Conversando com MCs
reflexões sobre entrar em campo em meios virtuais na pandemia de COVID-19
Resumo
Este trabalho apresenta um conjunto de revisões teórico-metodológicas pertinentes para o processo de entrada em campo no âmbito de uma pesquisa etnomusicológica, iniciada em nível de mestrado durante a pandemia de COVID-19, sobre as práticas sonoro-musicais de MCs e rappers atuantes em Batalhas de MCs na Região Metropolitana de Porto Alegre/RMPA (RS). As Batalhas de MCs, eventos poético-musicais do Rap e da Cultura Hip-Hop, consistem em séries eliminatórias de duelos de rimas improvisadas, realizadas em espaços públicos centrais e contando com o protagonismo de jovens negros e negras moradores das periferias urbanas de Porto Alegre e região desde o início da década passada. A interrupção desses eventos diante da crise sanitária generalizada implicou uma consideração mais atenta ao emprego de tecnologias da informação e comunicação (TICs) no trabalho de campo, com vistas à produção de uma etnografia que problematizasse aspectos da relação entre a experiência da dimensão sonora da vida social em Batalhas de MCs e as dinâmicas contemporâneas de exclusão e marginalização urbana.

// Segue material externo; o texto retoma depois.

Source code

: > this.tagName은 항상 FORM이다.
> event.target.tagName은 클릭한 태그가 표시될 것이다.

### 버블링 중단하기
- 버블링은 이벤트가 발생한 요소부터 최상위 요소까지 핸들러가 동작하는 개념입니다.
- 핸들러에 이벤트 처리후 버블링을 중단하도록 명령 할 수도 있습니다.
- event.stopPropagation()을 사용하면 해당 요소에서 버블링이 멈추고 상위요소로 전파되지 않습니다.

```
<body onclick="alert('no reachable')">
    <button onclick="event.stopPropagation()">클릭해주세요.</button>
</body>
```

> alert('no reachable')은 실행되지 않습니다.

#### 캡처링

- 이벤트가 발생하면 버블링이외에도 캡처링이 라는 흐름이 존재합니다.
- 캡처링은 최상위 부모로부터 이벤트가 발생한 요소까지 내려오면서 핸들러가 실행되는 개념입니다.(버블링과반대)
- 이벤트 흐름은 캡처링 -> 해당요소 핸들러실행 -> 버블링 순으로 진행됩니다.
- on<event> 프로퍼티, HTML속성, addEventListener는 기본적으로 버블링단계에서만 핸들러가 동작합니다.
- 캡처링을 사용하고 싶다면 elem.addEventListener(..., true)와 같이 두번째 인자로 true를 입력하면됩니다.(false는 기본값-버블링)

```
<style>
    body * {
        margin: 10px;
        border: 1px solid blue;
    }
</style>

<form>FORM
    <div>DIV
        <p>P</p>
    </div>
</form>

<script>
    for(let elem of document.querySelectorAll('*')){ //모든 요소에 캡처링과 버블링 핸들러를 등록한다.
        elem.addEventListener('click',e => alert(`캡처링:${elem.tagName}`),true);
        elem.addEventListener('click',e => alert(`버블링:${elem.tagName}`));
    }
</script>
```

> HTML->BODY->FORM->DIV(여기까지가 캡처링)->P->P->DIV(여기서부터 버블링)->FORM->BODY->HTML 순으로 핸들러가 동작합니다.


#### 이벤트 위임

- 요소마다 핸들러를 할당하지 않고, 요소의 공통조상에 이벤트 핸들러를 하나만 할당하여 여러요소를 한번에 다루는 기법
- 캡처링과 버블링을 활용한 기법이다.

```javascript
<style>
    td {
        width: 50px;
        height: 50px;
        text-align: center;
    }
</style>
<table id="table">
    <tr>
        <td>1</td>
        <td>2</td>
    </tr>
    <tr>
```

Concomitantemente à maior atenção destinada às TICs por meio de debates da ciberantropologia e da etnografia e do trabalho de campo virtuais, a assimilação de uma série de deslocamentos conceituais a respeito da noção de campo, elaboradas no âmbito da etnomusicologia anglo-americana a partir dos anos 1990, conduziu ao entendimento da relação de continuidade entre as práticas sonoro-musicais desenvolvidas primordialmente de modo presencial e aquelas que, dependendo de infraestruturas tecnológicas de produção e difusão musical atravessadas por desigualdades socioeconômicas e de poder, circulam preponderantemente no ciberespaço. Se, num primeiro momento, pensava-se a observação participante das Batalhas de MCs como principal meio para a construção de uma rede de relações em campo, entendendo este como um espaço-tempo delimitado, a mudança de enfoque para o acompanhamento em plataformas de streaming e em sites de redes sociais de vídeos de Batalhas de MCs e de produções fonográficas e audiovisuais de rappers e MCs participantes de batalhas na RMPA tem facilitado o estabelecimento de vínculos interpessoais apesar do distanciamento físico, segundo uma concepção do trabalho de campo como contingente à possibilidade de produzir interações sociais – mediadas, invariavelmente, neste momento, por TICs – e de “estar em campo” como "estar em relação" mais do que "estar lá".